Lindsey White: "Fantastico!"

24 May - 13 July 2024

OPENING RECEPTON: Friday, May 24, 5:30-8 PM

 

Casemore Gallery is pleased to announce Fantastico!, Lindsey White’s second solo exhibition with the gallery. The show is named for the iconic local party supply store, which served San Francisco for 64 years and closed in 2020. Fantastico! continues to inspire White’s practice, and the store’s often handmade and carefully stocked merchandise—artificial trees and flowers, paper bells, 200-foot table clothes, and much more—were transformed from party to art supplies in her studio.

 

The closure of many small, local, and unique businesses is just one way the San Francisco landscape is rapidly changing.
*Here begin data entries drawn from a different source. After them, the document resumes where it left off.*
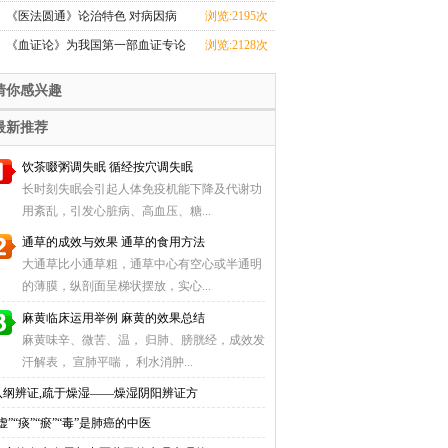
英“调愆”理论
《医法圆通》论治特色 对病因病
浏览:2195次
机的认识
《血证论》为我国第一部血证专论
浏览:2128次
猜你感兴趣
最新推荐
饮茶啜粥调失眠 循经按穴调失眠
长时刻失眠会引起人体免疫机能下降及代谢功
用紊乱，引发心脏病、高血压、糖...
通草的成效与效果 通草的食用方法
大通草比小通草粗，通草中心有空心或半通明
的薄膜，纵剖面呈梯状摆放，实心...
麻黄临床运用举例 麻黄的效果总结
麻黄味辛、微苦、温， 归肺、膀胱经，成效发
汗解表， 宣肺平喘， 利水消肿...
八纲辨证,疏于燥湿——燥湿阴阳辨证方
虚”“痰”“瘀”“毒”是肺癌的中医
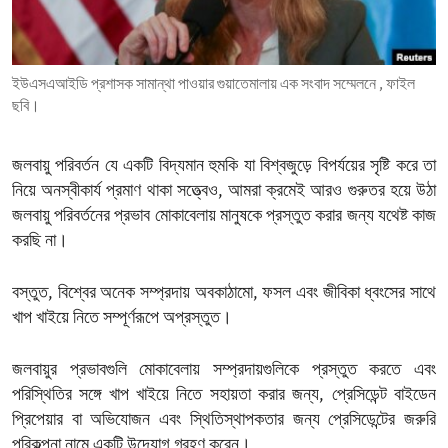
ENVIRONMENT AND HEALTH
IDEALS AND INSTITUTIONS
ইউএসএআইডি প্রশাসক সামান্থা পাওয়ার গুয়াতেমালায় এক সংবাদ সম্মেলনে , ফাইল
ছবি।
জলবায়ু পরিবর্তন যে একটি বিদ্যমান হুমকি যা বিশ্বজুড়ে বিপর্যয়ের সৃষ্টি করে তা
নিয়ে অনস্বীকার্য প্রমাণ থাকা সত্ত্বেও, আমরা ক্রমেই আরও গুরুতর হয়ে উঠা
জলবায়ু পরিবর্তনের প্রভাব মোকাবেলায় মানুষকে প্রস্তুত করার জন্য যথেষ্ট কাজ
করছি না।
বস্তুত, বিশ্বের অনেক সম্প্রদায় অবকাঠামো, ফসল এবং জীবিকা ধ্বংসের সাথে
খাপ খাইয়ে নিতে সম্পূর্ণরূপে অপ্রস্তুত।
জলবায়ুর প্রভাবগুলি মোকাবেলায় সম্প্রদায়গুলিকে প্রস্তুত করতে এবং
পরিস্থিতির সঙ্গে খাপ খাইয়ে নিতে সহায়তা করার জন্য, প্রেসিডেন্ট বাইডেন
প্রিপেয়ার বা অভিযোজন এবং স্থিতিস্থাপকতার জন্য প্রেসিডেন্টের জরুরি
পরিকল্পনা নামে একটি উদ্যোগ গ্রহণ করেন।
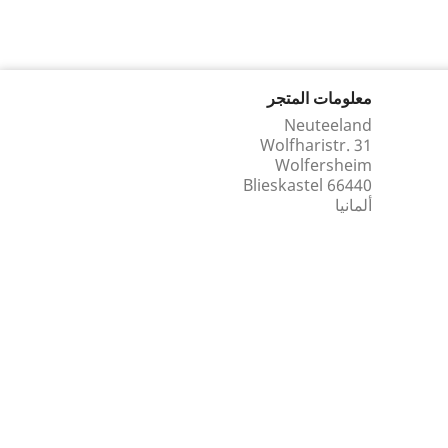
معلومات المتجر
Neuteeland
Wolfharistr. 31
Wolfersheim
66440 Blieskastel
ألمانيا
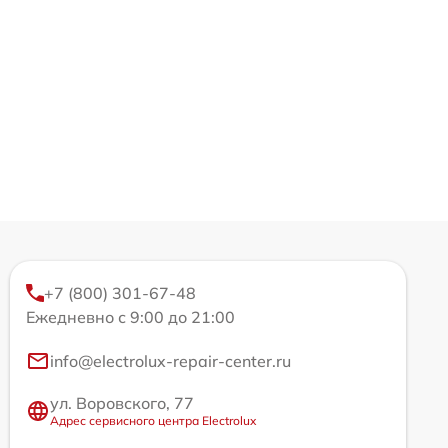
+7 (800) 301-67-48
Ежедневно с 9:00 до 21:00
info@electrolux-repair-center.ru
ул. Воровского, 77
Адрес сервисного центра Electrolux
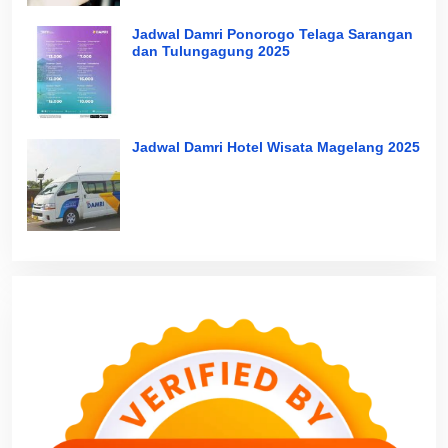
Jadwal Damri Ponorogo Telaga Sarangan
dan Tulungagung 2025
Jadwal Damri Hotel Wisata Magelang 2025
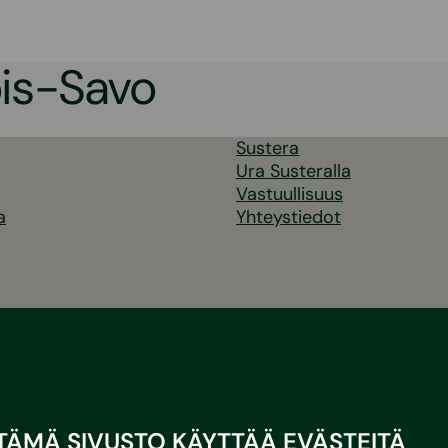
is-Savo
Sustera
Ura Susteralla
Vastuullisuus
a
Yhteystiedot
TÄMÄ SIVUSTO KÄYTTÄÄ EVÄSTEITÄ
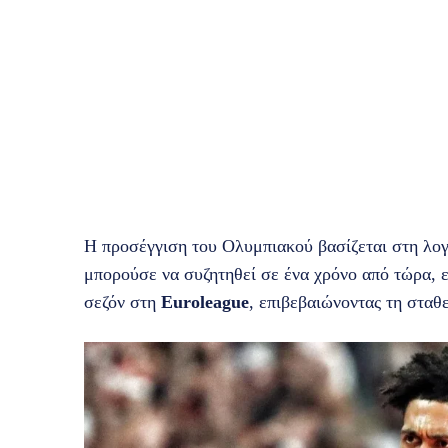
Η προσέγγιση του Ολυμπιακού βασίζεται στη λογι
μπορούσε να συζητηθεί σε ένα χρόνο από τώρα, ε
σεζόν στη
Euroleague
, επιβεβαιώνοντας τη σταθ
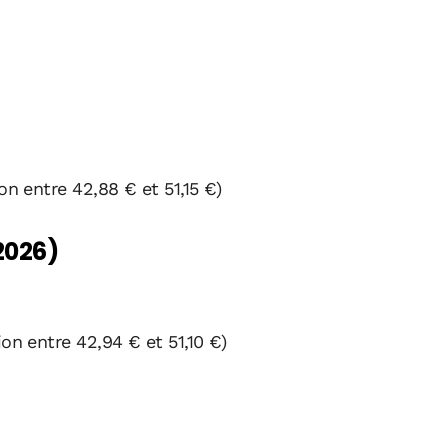
on entre 42,88 € et 51,15 €)
2026)
ion entre 42,94 € et 51,10 €)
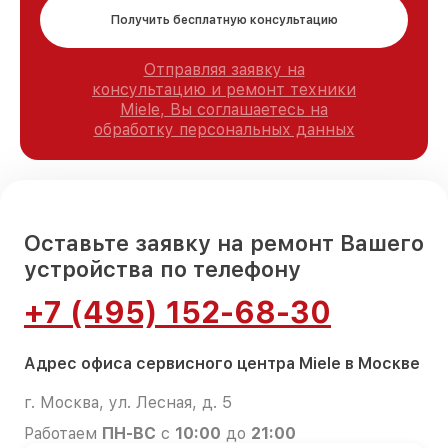
Получить бесплатную консультацию
Отправляя заявку на
консультацию и ремонт техники
Miele, Вы соглашаетесь на
обработку персональных данных
Оставьте заявку на ремонт Вашего
устройства по телефону
+7 (495) 152-68-30
Адрес офиса сервисного центра Miele в Москве
г. Москва, ул. Лесная, д. 5
Работаем
ПН-ВС
с
10:00
до
21:00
Fantastico’s departure is an especially tough blow, and the critical qualities it represented, like gathering, celebrating, surprise, and delight, can feel in awfully sort supply these days.

 

The last few years have also seen the closure of the San Francisco Art Institute (SFAI), where White was Associate Professor and Chair of Photography, and where she taught since 2010. Its shuttering after 152 years not only represents a massive shift in arts education—and the further corporatization of everything under the sun—but in the cultural life of the city.

 

White’s efforts are informed by humor, irreverence, and of making light of even the heaviest circumstances, and Fantastico! explores magic and possibility as much as precarity and brokenness. The exhibition, which features video, painting, photography, and sculpture, addresses community, risk-taking, and a life beyond the institution or academy.

 

A key element of the exhibition is What? Is? Art?, a new book published by Colpa Press in an edition of 200. What? Is? Art? is a collection of White’s photographs made on the pandemic-empty SFAI campus alongside writings by nine anonymous professors who teach in private art schools or public art departments across the country. White states: “There aren’t many public conversations about the experience that educators face in art academia. It is my hope that these texts and images memorialize and contemplate the complexity of arts education in this protracted moment of instability.”